Hintergrund ist, dass die USA, Großbritannien und andere Industrieländer ihre Steuern für Unternehmen deutlich gesenkt haben oder diese reduzieren wollen. Deutschland dürfe sich dem internationalen Steuerwettbewerb nicht entziehen, raten vier der Weisen. Der von den Gewerkschaften in den Rat berufene Würzburger Ökonom Peter Bofinger vertritt eine andere Meinung: Vor allem die geforderten Entlastungen für Kapitalgesellschaften in Höhe von bis zu fünf Milliarden Euro jährlich hält Bofinger für unnötig, da die Steuerbelastung für Unternehmen in Deutschland im EU-Vergleich weiterhin im Mittelfeld liege.

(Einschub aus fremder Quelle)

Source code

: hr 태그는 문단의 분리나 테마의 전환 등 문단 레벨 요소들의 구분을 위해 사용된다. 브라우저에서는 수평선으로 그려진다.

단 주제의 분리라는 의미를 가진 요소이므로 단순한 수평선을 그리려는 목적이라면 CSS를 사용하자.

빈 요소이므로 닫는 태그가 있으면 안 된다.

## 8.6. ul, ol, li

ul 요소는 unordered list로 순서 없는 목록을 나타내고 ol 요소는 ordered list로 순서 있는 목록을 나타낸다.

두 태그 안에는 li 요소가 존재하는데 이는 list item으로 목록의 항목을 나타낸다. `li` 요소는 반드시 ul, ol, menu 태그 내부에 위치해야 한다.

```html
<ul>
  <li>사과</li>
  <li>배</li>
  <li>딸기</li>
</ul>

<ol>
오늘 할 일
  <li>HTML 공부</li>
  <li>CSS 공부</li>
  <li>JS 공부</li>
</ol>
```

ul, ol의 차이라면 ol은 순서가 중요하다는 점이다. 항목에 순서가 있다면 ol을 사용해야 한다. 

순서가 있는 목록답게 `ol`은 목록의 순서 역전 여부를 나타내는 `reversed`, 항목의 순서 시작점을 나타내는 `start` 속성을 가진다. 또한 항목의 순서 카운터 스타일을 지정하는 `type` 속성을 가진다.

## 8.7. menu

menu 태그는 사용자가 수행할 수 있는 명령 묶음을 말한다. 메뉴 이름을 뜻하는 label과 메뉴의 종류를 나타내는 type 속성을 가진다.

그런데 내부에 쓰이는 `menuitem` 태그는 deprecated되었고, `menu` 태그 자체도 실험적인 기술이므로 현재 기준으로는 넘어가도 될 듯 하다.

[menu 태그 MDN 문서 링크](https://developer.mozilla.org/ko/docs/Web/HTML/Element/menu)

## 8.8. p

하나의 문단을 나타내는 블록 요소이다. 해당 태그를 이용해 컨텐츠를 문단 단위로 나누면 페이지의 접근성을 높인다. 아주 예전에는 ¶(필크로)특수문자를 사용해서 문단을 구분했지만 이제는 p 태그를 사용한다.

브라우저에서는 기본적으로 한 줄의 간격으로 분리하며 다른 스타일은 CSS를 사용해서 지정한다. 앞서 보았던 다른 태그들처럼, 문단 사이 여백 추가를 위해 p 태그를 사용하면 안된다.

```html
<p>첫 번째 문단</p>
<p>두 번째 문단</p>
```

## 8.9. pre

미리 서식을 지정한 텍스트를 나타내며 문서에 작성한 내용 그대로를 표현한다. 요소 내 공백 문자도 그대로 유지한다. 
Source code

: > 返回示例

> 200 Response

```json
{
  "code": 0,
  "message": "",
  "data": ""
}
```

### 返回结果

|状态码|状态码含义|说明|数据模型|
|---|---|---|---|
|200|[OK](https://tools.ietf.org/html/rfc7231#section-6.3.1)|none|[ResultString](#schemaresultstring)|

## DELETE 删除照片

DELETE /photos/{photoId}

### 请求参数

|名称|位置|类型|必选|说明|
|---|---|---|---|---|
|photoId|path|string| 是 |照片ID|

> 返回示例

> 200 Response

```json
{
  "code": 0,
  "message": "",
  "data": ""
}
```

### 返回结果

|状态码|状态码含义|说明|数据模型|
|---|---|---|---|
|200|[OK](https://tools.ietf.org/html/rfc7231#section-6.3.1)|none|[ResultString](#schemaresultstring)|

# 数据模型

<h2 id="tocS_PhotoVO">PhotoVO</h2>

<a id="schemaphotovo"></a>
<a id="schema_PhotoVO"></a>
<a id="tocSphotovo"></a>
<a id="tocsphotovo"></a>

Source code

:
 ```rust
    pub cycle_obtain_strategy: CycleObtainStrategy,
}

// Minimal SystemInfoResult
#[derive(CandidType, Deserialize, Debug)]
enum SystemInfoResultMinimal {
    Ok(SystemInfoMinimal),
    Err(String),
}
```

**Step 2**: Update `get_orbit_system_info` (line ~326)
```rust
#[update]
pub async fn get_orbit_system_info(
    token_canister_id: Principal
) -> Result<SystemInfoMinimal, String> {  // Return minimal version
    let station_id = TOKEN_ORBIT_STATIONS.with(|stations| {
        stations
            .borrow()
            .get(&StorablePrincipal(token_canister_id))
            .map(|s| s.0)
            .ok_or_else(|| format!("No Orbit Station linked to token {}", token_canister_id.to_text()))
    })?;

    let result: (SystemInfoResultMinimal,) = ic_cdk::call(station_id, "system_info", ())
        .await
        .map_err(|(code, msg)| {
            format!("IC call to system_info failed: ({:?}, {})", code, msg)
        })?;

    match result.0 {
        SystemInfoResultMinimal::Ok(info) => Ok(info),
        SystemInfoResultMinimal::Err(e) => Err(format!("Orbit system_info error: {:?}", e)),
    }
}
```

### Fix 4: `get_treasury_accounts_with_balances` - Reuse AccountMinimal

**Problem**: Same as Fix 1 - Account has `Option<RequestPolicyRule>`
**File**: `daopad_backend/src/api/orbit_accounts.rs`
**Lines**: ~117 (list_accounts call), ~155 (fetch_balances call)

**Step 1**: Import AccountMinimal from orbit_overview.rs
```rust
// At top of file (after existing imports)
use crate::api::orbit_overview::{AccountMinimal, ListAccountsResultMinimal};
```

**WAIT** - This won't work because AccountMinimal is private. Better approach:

Die von der großen Koalition bisher geplante Freigrenze, wonach der Soli ab 2021 nur für Steuerpflichtige mit einem zu versteuernden Einkommen unterhalb von rund 55.000 Euro im Jahr entfallen soll, setze auch falsche Anreize, kritisierte der Rat. Oberhalb der Freigrenze komme es trotz einer ebenfalls geplanten Gleitzone zu einer „sehr hohen Grenzbelastung“, heißt es im Gutachten. „Legt man den Steuertarif des Jahres 2018 zugrunde, würde dies im Prinzip bedeuten, dass ein Steuerpflichtiger mit einem zu versteuernden Einkommen, das die Freigrenze um einen Euro übertrifft, den Solidaritätszuschlag von dann rund 800 Euro entrichten müsste, während er darunter komplett entfallen würde.“ Dies schaffe Anreize, sein Einkommen zu reduzieren oder Einkommenszuwächse zu vermeiden.

Genau das aber wäre aus Sicht der Ökonomen kontraproduktiv, denn die Konjunktur trübt sich merklich ein. Die Wirtschaftsweisen reduzieren ihre Wachstumsprognose für das laufende Jahr von 2,3 auf nur noch 1,6 Prozent, für das kommende Jahr erwarten sie 1,5 Prozent. Diese Wachstumsraten seien aber mit Fragezeichen versehen, da die Risiken für diese Konjunkturprognose stark zugenommen hätten. Vor allem die Eskalation des Handelskonflikts zwischen den USA und China könne das deutsche Wachstum ausbremsen. Aber auch ein ungeordneter Brexit oder ein Wiederaufflammen der Euro-Krise durch die Zuspitzung der Lage in Italien könnten das Wachstum bremsen.Anzeichen für eine Rezession sehe der Rat derzeit aber nicht, betonte Rats-Chef Christoph Schmidt.

„Italien bereitet uns große Sorgen. Die Märkte reagieren bereits verunsichert, die Risikoprämien für Banken haben sich stark erhöht“, sagte Ratsmitglied Isabel Schnabel. „Ich gehe aber davon aus, dass es noch Möglichkeiten gibt eine Lösung zu finden.“ Die EU-Kommission habe keine andere Wahl, als den italienischen Haushalt mit seinem hohen Defizit zurück zu weisen. „Wenn die Kommission da nicht standhaft bleibt, verliert sie ihre Glaubwürdigkeit“, sagte auch der Ökonom Volker Wieland.